Of course, calling a game in which Jim "Play It Safe" Mora of the Saints is coaching is a godsend for any announcer worth his opinions.
* Scoop Garceau (Ch. 2) and his fellow TV wowsers were at it again this week, breaking the release time on Cal Ripken winning a Gold Glove. Are these guys going for bonus money or what? Despite the hour head start WMAR-TV gave itself on the Ripken MVP Award announcement last week, the station still lazily went with a still shot of Cal while it revealed the glad tidings. Perhaps to ease its conscience, the station has a special "Cal Ripken Jr: Pride of the Orioles" tomorrow (6:30 p.m.), no doubt to aid agent Ron Shapiro in getting even more money for the shortstop. Ah, isn't conflict of interest wonderful?
* Insult for insult, few can compare with Bobby "The Brain" Heenan when he's on a tear commenting on WWF matches. Within five minutes on USA Network the other night, he bopped Thanksgiving, women, senior citizens as well as his usual targets, the wrasslers wearing white hats. A sampling: "Yes, I believe the Bushwhackers should be put to sleep . . . I like old people; just as long as they're in a home and don't bother me . . . I feel sorry for the snake (a cobra that feasted on Randy Savage's arm) . . . all those bimbos [women] making that stuff [for Thanksgiving dinner] that doesn't taste well."

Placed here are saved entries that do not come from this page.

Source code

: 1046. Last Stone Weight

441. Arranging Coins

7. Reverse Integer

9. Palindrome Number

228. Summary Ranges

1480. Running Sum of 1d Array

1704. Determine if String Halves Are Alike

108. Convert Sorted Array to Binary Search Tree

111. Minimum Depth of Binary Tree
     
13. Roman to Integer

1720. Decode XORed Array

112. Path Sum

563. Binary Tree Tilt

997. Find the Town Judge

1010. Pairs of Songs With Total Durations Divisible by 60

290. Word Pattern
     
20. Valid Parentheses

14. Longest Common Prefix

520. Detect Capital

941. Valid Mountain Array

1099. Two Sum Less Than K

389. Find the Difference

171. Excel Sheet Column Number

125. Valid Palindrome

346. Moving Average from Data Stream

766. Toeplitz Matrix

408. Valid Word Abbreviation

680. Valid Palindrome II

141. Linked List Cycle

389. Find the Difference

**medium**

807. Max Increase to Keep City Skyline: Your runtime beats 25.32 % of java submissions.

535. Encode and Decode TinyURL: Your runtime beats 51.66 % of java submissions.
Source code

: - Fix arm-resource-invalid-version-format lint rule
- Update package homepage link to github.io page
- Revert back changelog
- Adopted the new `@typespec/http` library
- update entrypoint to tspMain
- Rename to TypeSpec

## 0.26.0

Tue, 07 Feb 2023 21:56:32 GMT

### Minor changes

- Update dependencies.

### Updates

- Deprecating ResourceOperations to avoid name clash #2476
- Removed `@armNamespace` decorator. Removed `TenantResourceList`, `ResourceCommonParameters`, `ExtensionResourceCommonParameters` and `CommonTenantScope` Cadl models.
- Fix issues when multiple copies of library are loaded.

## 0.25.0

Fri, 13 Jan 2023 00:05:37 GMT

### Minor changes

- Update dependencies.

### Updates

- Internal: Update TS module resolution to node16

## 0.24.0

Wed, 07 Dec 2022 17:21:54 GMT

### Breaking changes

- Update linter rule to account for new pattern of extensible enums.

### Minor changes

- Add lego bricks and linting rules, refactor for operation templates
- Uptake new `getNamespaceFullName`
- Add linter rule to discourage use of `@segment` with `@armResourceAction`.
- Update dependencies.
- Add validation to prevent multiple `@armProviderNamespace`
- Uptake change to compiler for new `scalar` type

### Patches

* Speaking of the flying dropkick set, doesn't the WWF know we're in a recession with its scheduling of two per-per-view events in less than a week? Seems that Wednesday night's main feature of the Survivor Series -- Hulk Hogan losing his title belt to The Undertaker (with a helping hand -- and metal chair -- from Ric Flair) only set up this Tuesday night's fork-over-more-bucks rematch in San Antonio. Your greed is showing, Vince McMahon.

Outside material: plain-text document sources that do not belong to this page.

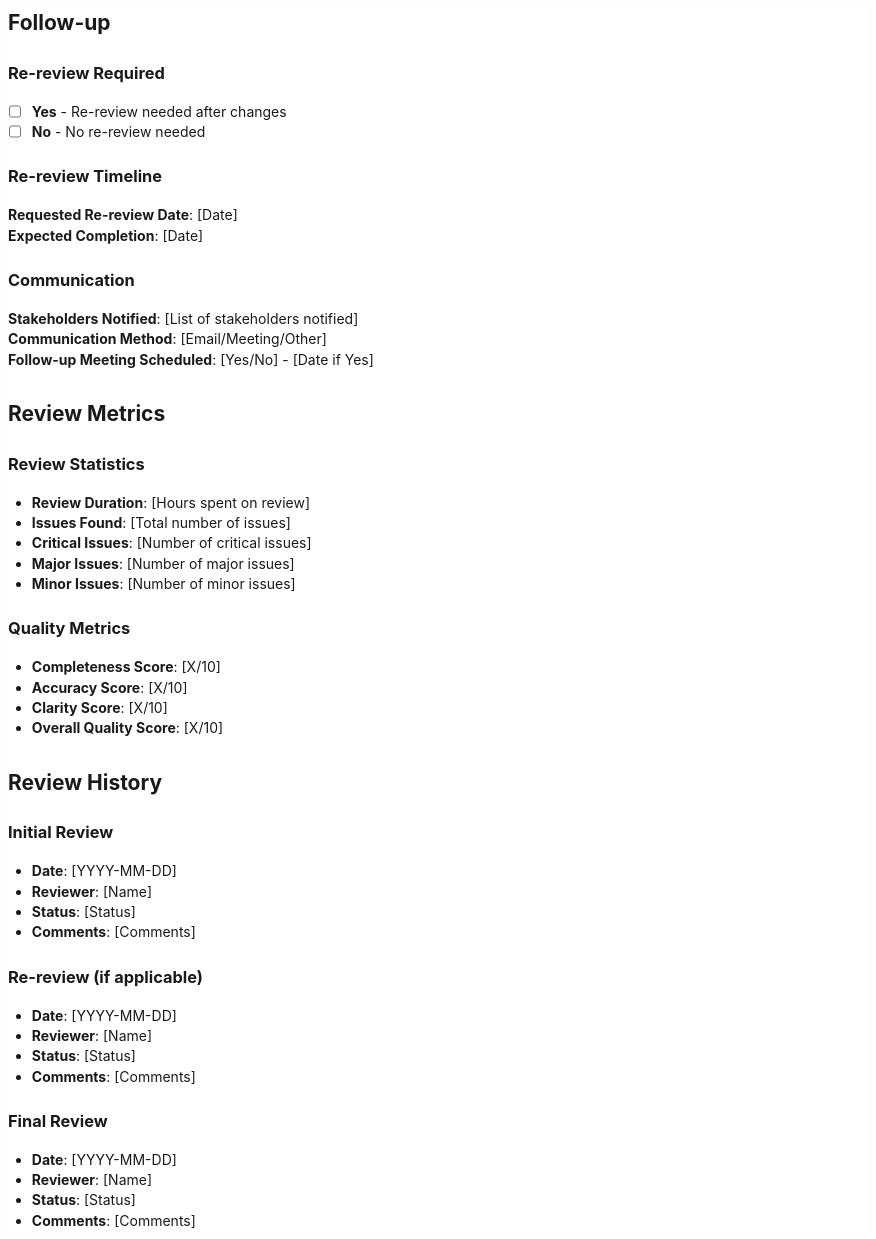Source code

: ## Follow-up

### Re-review Required
- [ ] **Yes** - Re-review needed after changes
- [ ] **No** - No re-review needed

### Re-review Timeline
**Requested Re-review Date**: [Date]  
**Expected Completion**: [Date]

### Communication
**Stakeholders Notified**: [List of stakeholders notified]  
**Communication Method**: [Email/Meeting/Other]  
**Follow-up Meeting Scheduled**: [Yes/No] - [Date if Yes]

## Review Metrics

### Review Statistics
- **Review Duration**: [Hours spent on review]
- **Issues Found**: [Total number of issues]
- **Critical Issues**: [Number of critical issues]
- **Major Issues**: [Number of major issues]
- **Minor Issues**: [Number of minor issues]

### Quality Metrics
- **Completeness Score**: [X/10]
- **Accuracy Score**: [X/10]
- **Clarity Score**: [X/10]
- **Overall Quality Score**: [X/10]

## Review History

### Initial Review
- **Date**: [YYYY-MM-DD]
- **Reviewer**: [Name]
- **Status**: [Status]
- **Comments**: [Comments]

### Re-review (if applicable)
- **Date**: [YYYY-MM-DD]
- **Reviewer**: [Name]
- **Status**: [Status]
- **Comments**: [Comments]

### Final Review
- **Date**: [YYYY-MM-DD]
- **Reviewer**: [Name]
- **Status**: [Status]
- **Comments**: [Comments]
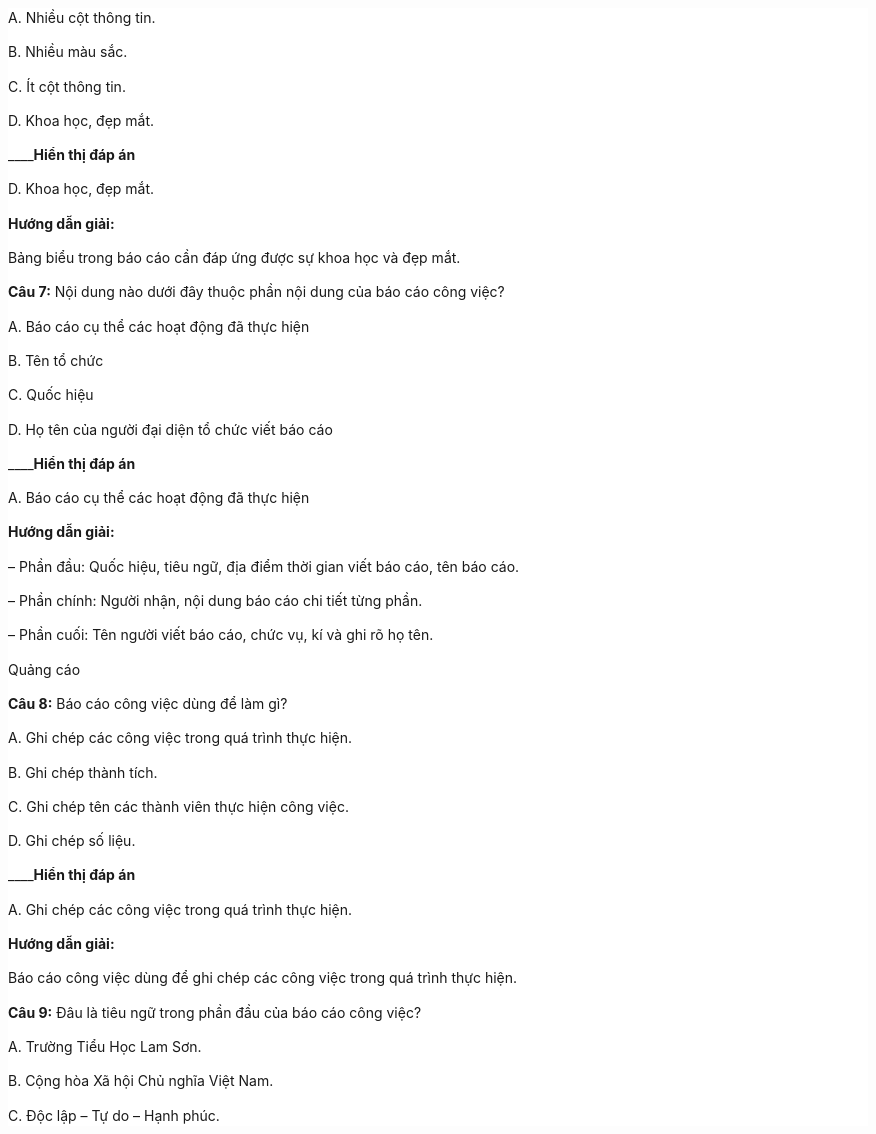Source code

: A. Nhiều cột thông tin.

B. Nhiều màu sắc.

C. Ít cột thông tin.

D. Khoa học, đẹp mắt.

____**Hiển thị đáp án**

D. Khoa học, đẹp mắt.

**Hướng dẫn giải:**

Bảng biểu trong báo cáo cần đáp ứng được sự khoa học và đẹp mắt. 

**Câu 7:** Nội dung nào dưới đây thuộc phần nội dung của báo cáo công việc?

A. Báo cáo cụ thể các hoạt động đã thực hiện

B. Tên tổ chức

C. Quốc hiệu

D. Họ tên của người đại diện tổ chức viết báo cáo

____**Hiển thị đáp án**

A. Báo cáo cụ thể các hoạt động đã thực hiện

**Hướng dẫn giải:**

– Phần đầu: Quốc hiệu, tiêu ngữ, địa điểm thời gian viết báo cáo, tên báo cáo.

– Phần chính: Người nhận, nội dung báo cáo chi tiết từng phần.

– Phần cuối: Tên người viết báo cáo, chức vụ, kí và ghi rõ họ tên.

Quảng cáo

**Câu 8:** Báo cáo công việc dùng để làm gì?

A. Ghi chép các công việc trong quá trình thực hiện.

B. Ghi chép thành tích.

C. Ghi chép tên các thành viên thực hiện công việc.

D. Ghi chép số liệu.

____**Hiển thị đáp án**

A. Ghi chép các công việc trong quá trình thực hiện.

**Hướng dẫn giải:**

Báo cáo công việc dùng để ghi chép các công việc trong quá trình thực hiện.

**Câu 9:** Đâu là tiêu ngữ trong phần đầu của báo cáo công việc?

A. Trường Tiểu Học Lam Sơn.

B. Cộng hòa Xã hội Chủ nghĩa Việt Nam.

C. Độc lập – Tự do – Hạnh phúc.
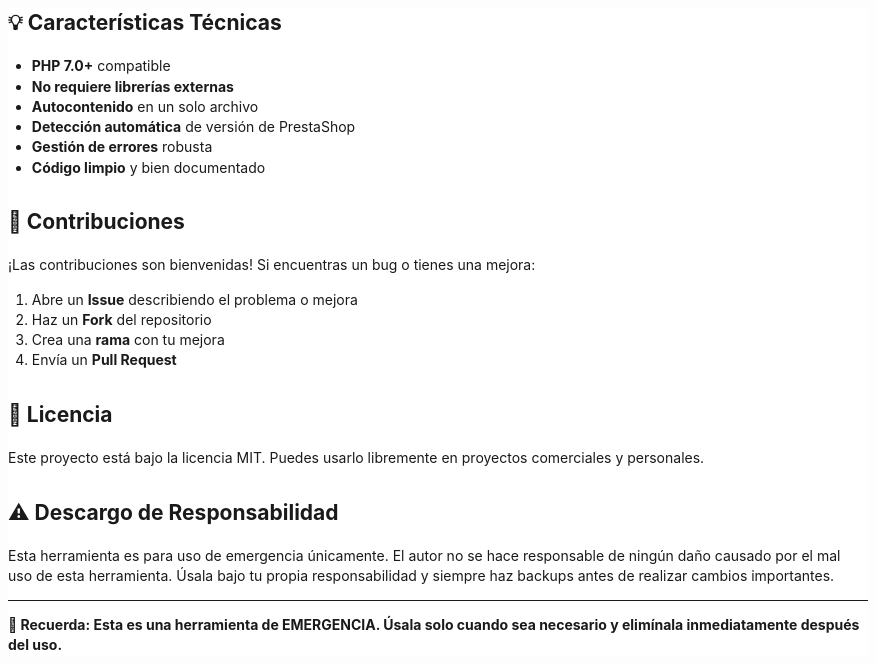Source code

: ## 💡 Características Técnicas

- **PHP 7.0+** compatible
- **No requiere librerías externas**
- **Autocontenido** en un solo archivo
- **Detección automática** de versión de PrestaShop
- **Gestión de errores** robusta
- **Código limpio** y bien documentado

## 🤝 Contribuciones

¡Las contribuciones son bienvenidas! Si encuentras un bug o tienes una mejora:

1. Abre un **Issue** describiendo el problema o mejora
2. Haz un **Fork** del repositorio
3. Crea una **rama** con tu mejora
4. Envía un **Pull Request**

## 📄 Licencia

Este proyecto está bajo la licencia MIT. Puedes usarlo libremente en proyectos comerciales y personales.

## ⚠️ Descargo de Responsabilidad

Esta herramienta es para uso de emergencia únicamente. El autor no se hace responsable de ningún daño causado por el mal uso de esta herramienta. Úsala bajo tu propia responsabilidad y siempre haz backups antes de realizar cambios importantes.

---

**🚨 Recuerda: Esta es una herramienta de EMERGENCIA. Úsala solo cuando sea necesario y elimínala inmediatamente después del uso.**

* Leaks that the old ranger Ernie Harwell is set to move into the Yankees radio booth to fill the chair vacated by Joe Angel's return to the Orioles are apparently wrong. Latest word has Lee Mazzilli landing the post.
* "The Final Weekend," the video covering you know what, is in the stores (Greetings & Readings and For The Birds) and is doing land-office business. It's terrific, just amateurish enough to be genuine and the call to the "Field of Dreams" at the end is as moving as the original. For you trivia buffs, the only player in an orange jersey is Don Stanhouse, which explains his nickname "Stan the Man Unusual." The tape goes for $15, and they'll throw in a box of tissues for a buck extra.

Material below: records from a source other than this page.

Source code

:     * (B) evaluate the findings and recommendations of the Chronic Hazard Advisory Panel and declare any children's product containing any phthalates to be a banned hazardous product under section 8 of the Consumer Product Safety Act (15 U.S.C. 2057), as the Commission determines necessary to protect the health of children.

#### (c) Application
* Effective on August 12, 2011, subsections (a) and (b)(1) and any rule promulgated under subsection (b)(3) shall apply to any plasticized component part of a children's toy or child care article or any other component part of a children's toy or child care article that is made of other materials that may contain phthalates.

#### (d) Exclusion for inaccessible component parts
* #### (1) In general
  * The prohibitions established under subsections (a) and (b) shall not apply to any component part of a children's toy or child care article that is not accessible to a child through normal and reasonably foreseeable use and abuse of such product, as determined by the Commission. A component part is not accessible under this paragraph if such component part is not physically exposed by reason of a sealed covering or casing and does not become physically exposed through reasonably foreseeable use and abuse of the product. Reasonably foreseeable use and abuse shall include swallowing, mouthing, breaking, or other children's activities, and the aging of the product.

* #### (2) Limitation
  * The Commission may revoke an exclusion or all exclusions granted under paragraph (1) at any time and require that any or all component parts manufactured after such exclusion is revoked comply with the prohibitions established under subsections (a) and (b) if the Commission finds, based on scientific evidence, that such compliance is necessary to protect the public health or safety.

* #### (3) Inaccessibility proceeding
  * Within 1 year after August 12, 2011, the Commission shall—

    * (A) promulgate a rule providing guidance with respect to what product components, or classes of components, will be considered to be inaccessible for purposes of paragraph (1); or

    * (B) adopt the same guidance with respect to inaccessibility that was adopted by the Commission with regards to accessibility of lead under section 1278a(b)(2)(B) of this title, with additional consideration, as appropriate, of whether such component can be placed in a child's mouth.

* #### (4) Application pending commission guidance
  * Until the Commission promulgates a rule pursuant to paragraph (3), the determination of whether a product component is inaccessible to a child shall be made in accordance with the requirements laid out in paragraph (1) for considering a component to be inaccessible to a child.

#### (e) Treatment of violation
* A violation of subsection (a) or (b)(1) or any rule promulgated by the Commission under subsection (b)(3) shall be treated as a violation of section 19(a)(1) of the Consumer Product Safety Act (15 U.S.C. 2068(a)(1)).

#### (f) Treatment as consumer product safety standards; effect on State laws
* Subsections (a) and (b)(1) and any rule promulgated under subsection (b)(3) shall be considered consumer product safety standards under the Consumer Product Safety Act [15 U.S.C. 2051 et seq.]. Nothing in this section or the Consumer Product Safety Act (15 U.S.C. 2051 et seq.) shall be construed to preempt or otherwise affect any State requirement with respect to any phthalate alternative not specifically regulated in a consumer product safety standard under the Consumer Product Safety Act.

* Showtime has the Simon Brown (34-1)-Buddy McGirt (54-2) welterweight title scrap tonight (10) and these are two gentlemen not much on posing or wasting time. Champ Brown, of Germantown, has indicted this is probably his last bout at 147 pounds as he'd like to go after Terry Norris at 154.
* Watching the "Skins Game" tomorrow on ABC (3:30 p.m.), you might be asking yourself how come Curtis Strange is in the foursome, he hasn't won anything since his hair was brown. He's bTC won the most skins two years running, last year piling up $220,000 to runner-up Greg Norman's 90 G's.
* Redskins coach Joe Gibbs, who reportedly only leaves his office during the week when an all-out nuclear attack is in progress, is doing a book signing tonight at Tyson's Corner. How many of the Washington stations will cover it as if it's the Inaugural Parade?
* Stan White caught it from New York Giants general manager George Young on WBAL's SportsLine the other night, the ex-coach and teacher from Baltimore regaling listeners with tales of how White was a grouchy complainer from the moment he met him while picking him up at the airport after the Colts had drafted him years ago.